マリアは美味しいものが食べれると聞き、やる気になったようだ。

「美味しいものいっぱい食べようね、マリア」

「ええ。そのためにも頑張りましょう」

シンクのワクワクした声を聞き、マリアは力強く頷いた。



次々に襲いかかってくる動物をなんとか退ているうちに、すっかり日が暮れてしまったらしい。

マリアたちは野宿の準備をしていた。

「うーん…今日中にはシードに着く予定だったんだが。アテが外れたな」

アイグルは火をくべながらひとりごちた。

「ごめんなさい、アイグル、キャナリ…。足を引っ張ってしまって」

マリアは頭を下げた。

旅を始めて気づいたことだが、動物は割と頻繁に人間を襲ってくるのだ。訓練したとはいえ、マリアはまだ戦いに慣れていない。全員でマリアをフォローした分、余計な時間がかかってしまったのだ。

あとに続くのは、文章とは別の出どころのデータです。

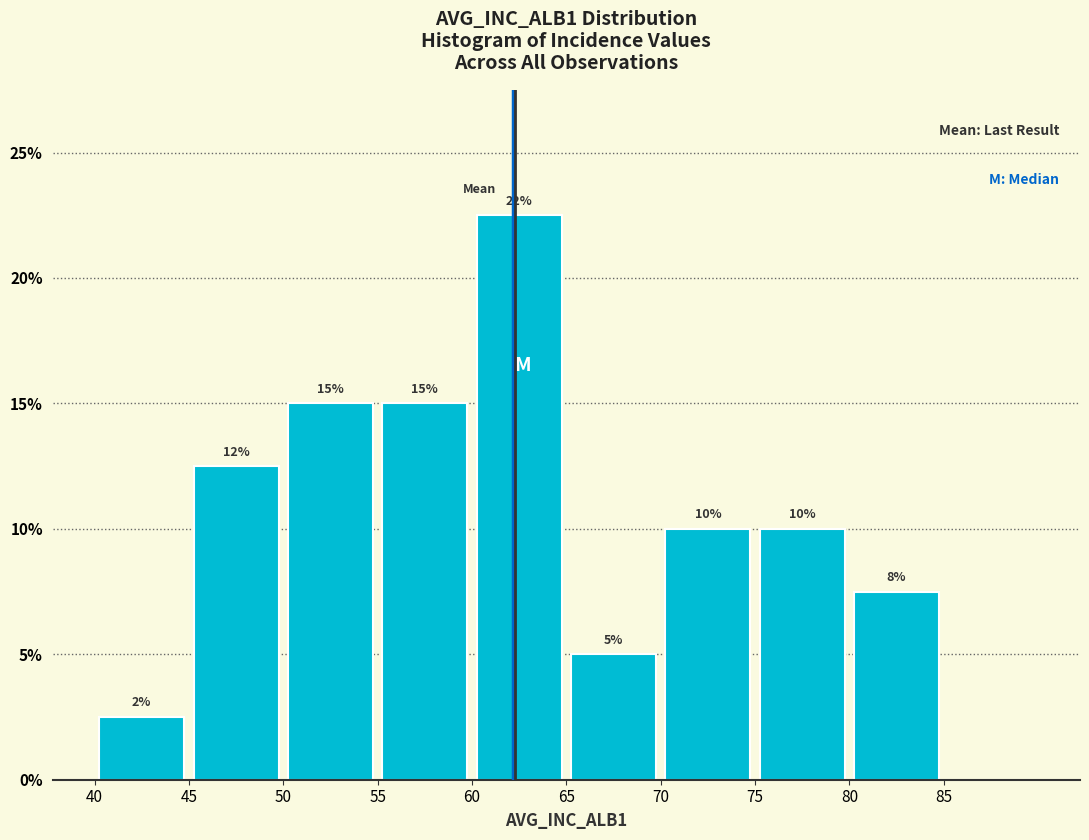

Which range on the x-axis has the tallest bar?

60 to 65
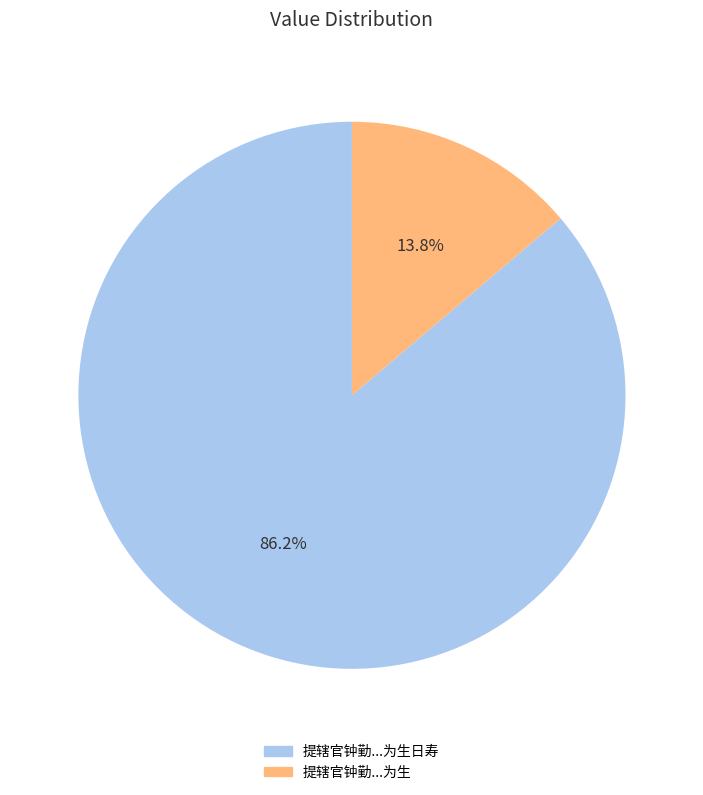

Do 提辖官钟勤...为生日寿 and 提辖官钟勤...为生 together represent more than half of the pie?

Yes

アイグルはマリアの下げられた頭部を見て、火の燃え移った木の棒を慌てて振った。

「別に責めていないさ。気にすんなって!」

「愚兄!火のついた木を振り回さないでください!」

アイグルの左右に座っていたキャナリとシンクは、慌てて立ち上がった。

「髪が燃えるかと思った!」

シンクはアイグルに怒った。

「悪いな。燃えてないよな?」

アイグルはシンクに謝ると、彼の髪を確認した。「うん。大丈夫だ」

「アイグルは髪を伸ばさないのかしら?」

マリアは、アイグルに尋ねた。アルムの国の男たちは、皆髪を長く伸ばし、括っていたのだ。そしてモザールを使い髪を整えていた。しかし、アイグルの髪にアランジしたような形跡はなく、髪の毛も無造作に伸ばしていた。アルムの男たちと比較すると、アイグルの姿はとても浮いていた。

「どういうことだ?」

アイグルは顎を引いて、マリアに続きを促した。

「ずっと気になっていたの。アイグルって、周りの男たちと違うわよね」

「…そうだな。たしかに、髪をこうしてることに理由はあるんだが」

アイグルは焚き火に視線を落とした。火が、パチパチと音を立てた。

火の光は、アイグルたちの顔をほのかなオレンジに染めた。目を伏せたアイグルは、シンクにちらりと視線をやって、再び手元を見下ろした。ややあって、

「今教えるのはまだ早い、かな」

その笑顔は、なんとも言えない表情をしていたので、マリアは何も言えなかった。

「さ、飯食うぞ。妹、何を作る?」

「デア肉の丸焼きにいたしましょう。兄さん」

兄妹の手によって振舞われたデア肉の丸焼きは、中まで火が通っていて大変美味しかった。